My life has pretty much sucked.
Troubled mother, no father, poverty, molested as a child, tormented in school, depression, anxiety, too much pressure to do well in life from family, friends and myself, auto immune disease, can’t seem to find decent friends etc. etc.
Often since I was a teenager have I wanted to end this, to put an end to this constant stream of suffering that just keeps piling on but obviously I’m still here so I haven’t done it yet. Most often I find myself living because of the people around me, not particularly because I want to or enjoy it but because it is expected of me and it would do a number on my family if I offed myself.

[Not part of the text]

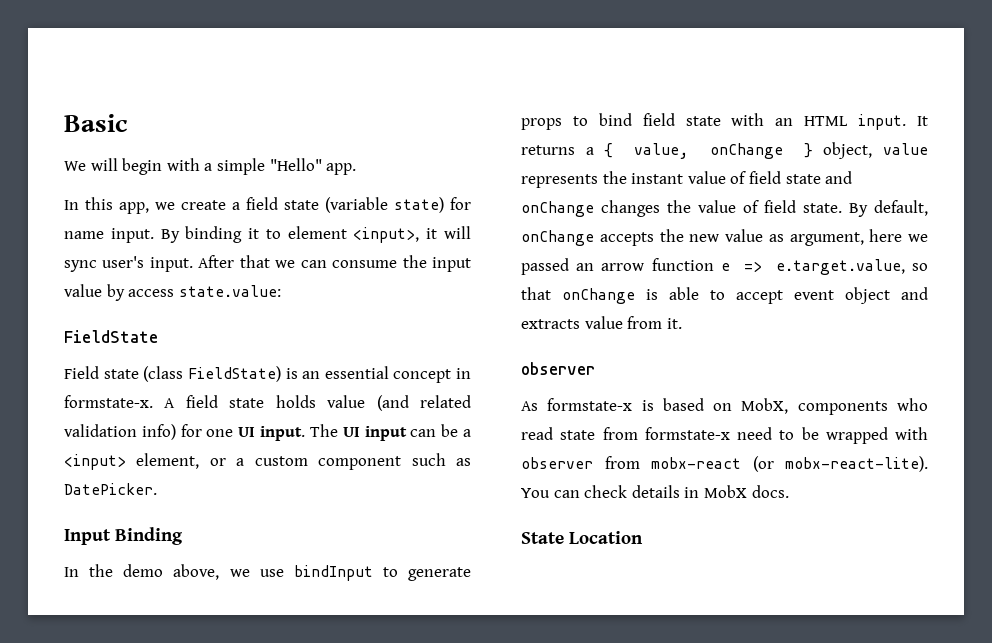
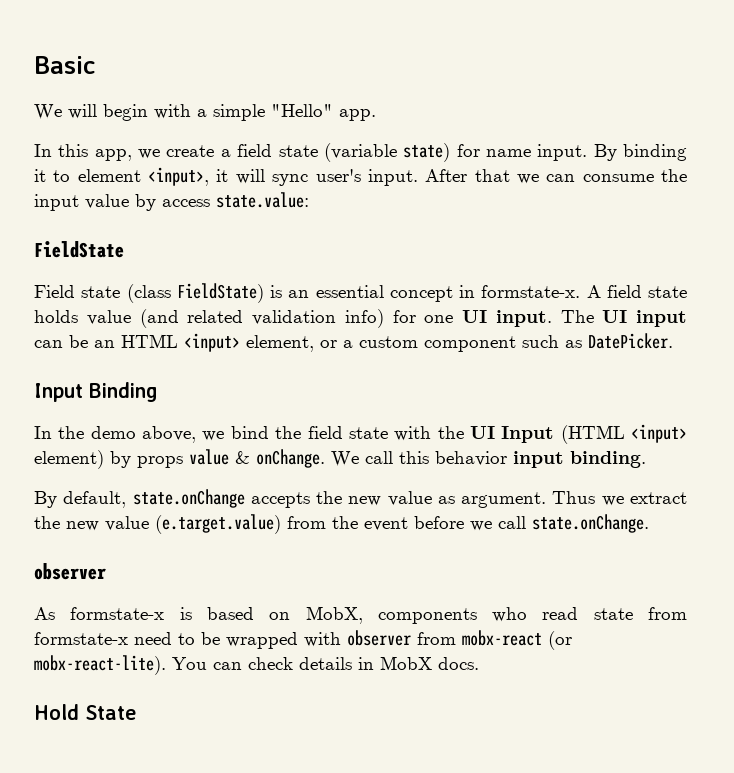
[462,429,471,437] a -> [94,334,178,348] an HTML
[259,565,471,581] [521,113,928,130] [521,142,928,159] [521,171,853,188] [521,200,842,217] use bindInput to generate props to bind field state with an HTML input. It returns a { value, onChange } object, value represents the instant value of field state and onChange changes the value of field state. -> [230,424,687,444] [34,449,646,469] bind the field state with the UI Input (HTML <input> element) by props value & onChange. We call this behavior input binding. //
[521,230,594,246] onChange -> [132,489,245,508] state.onChange
[789,229,928,246] [521,258,928,275] [521,287,928,304] [521,316,682,329] argument, here we passed an arrow function e => e.target.value, so that onChange is able to accept event object and extracts value from it. -> [461,491,687,508] [34,514,649,534] argument. Thus we extract the new value (e.target.value) from the event before we call state.onChange.
[521,531,644,544] State Location -> [34,704,136,720] Hold State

But I wish I could just get to choose to die and stop this because this is too hard. I just get fed up with this constant battling, who wants to live life battling against gale force winds? At least I’m not enjoying it all that much…
I’m about to give up on this life for the umpteenth time…
2 comments
When to say when???? ……..that’s such a great question.
I personally think that should go down as one of the great wonders of the world.
Ambivalence
Idon’t think that I have the emotional fortitude to deal with life’s challenges. Regardless of your ultimate decision on whether to live or to die……I want u to know I care for you & I truly do wish you nothing but the best.
Travel Well My Friend
Please don’t give up hun. Life can be tough sometimes, but you have to keep fighting.